◆ Your assignment
Gather each line below that contains the word "value", and copy those lines. Case counts.

### Supplied material

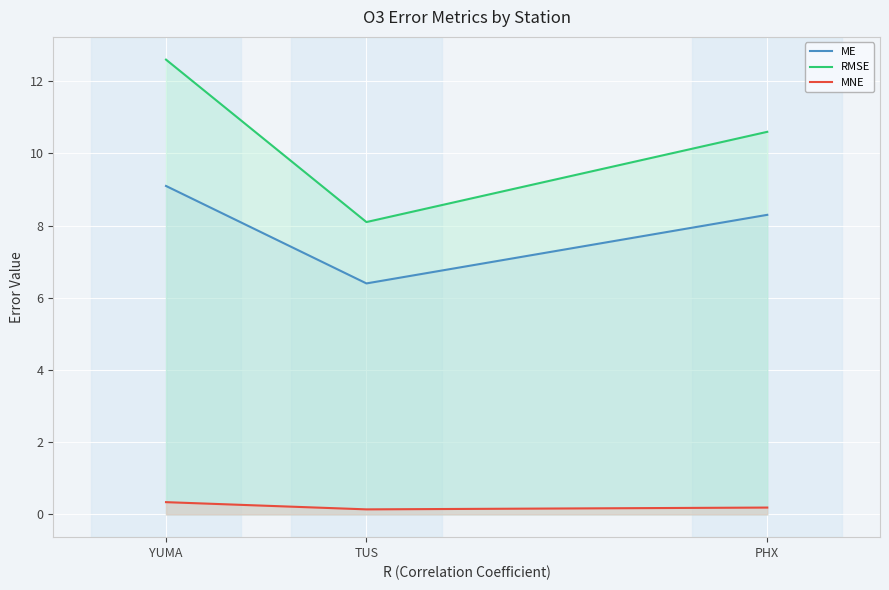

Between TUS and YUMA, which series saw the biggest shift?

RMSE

######
### Supplied material

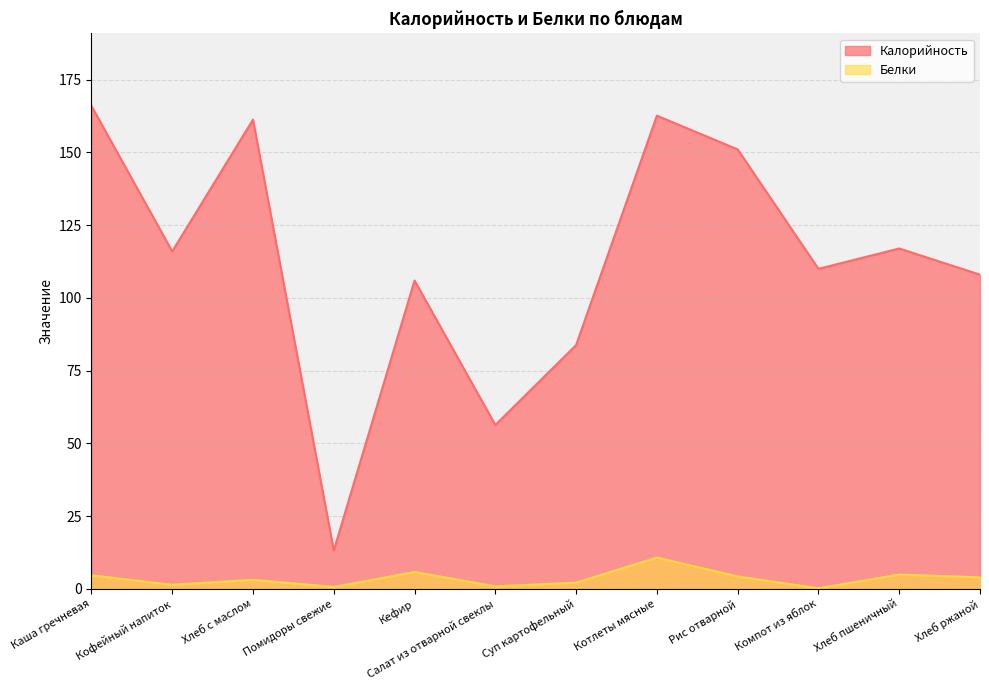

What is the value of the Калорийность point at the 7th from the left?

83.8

######
### Supplied material

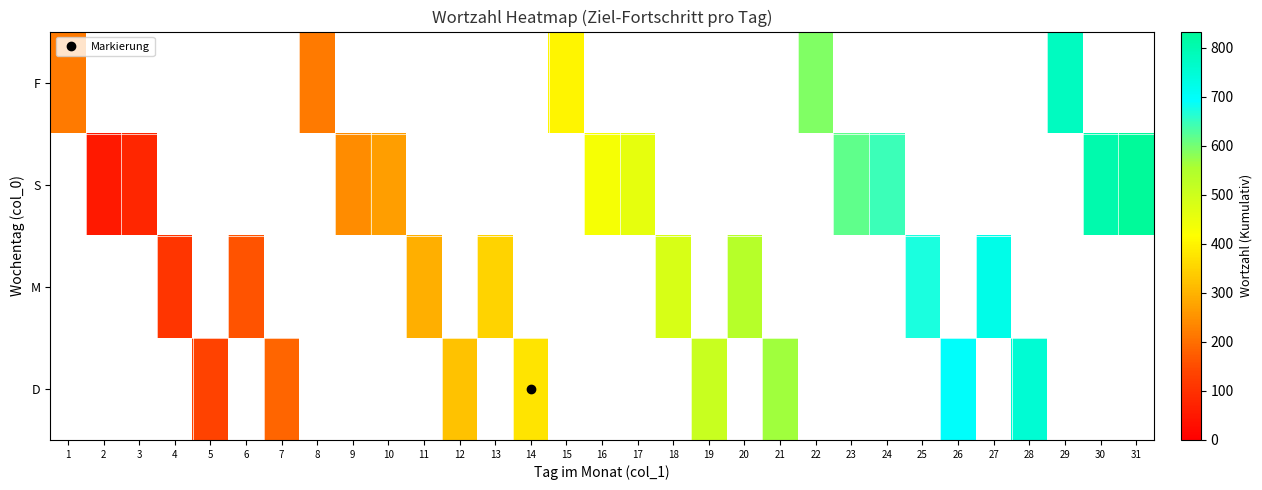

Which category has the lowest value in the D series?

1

######

◆ Solution to this exercise
What is the value of the Калорийность point at the 7th from the left?
Which category has the lowest value in the D series?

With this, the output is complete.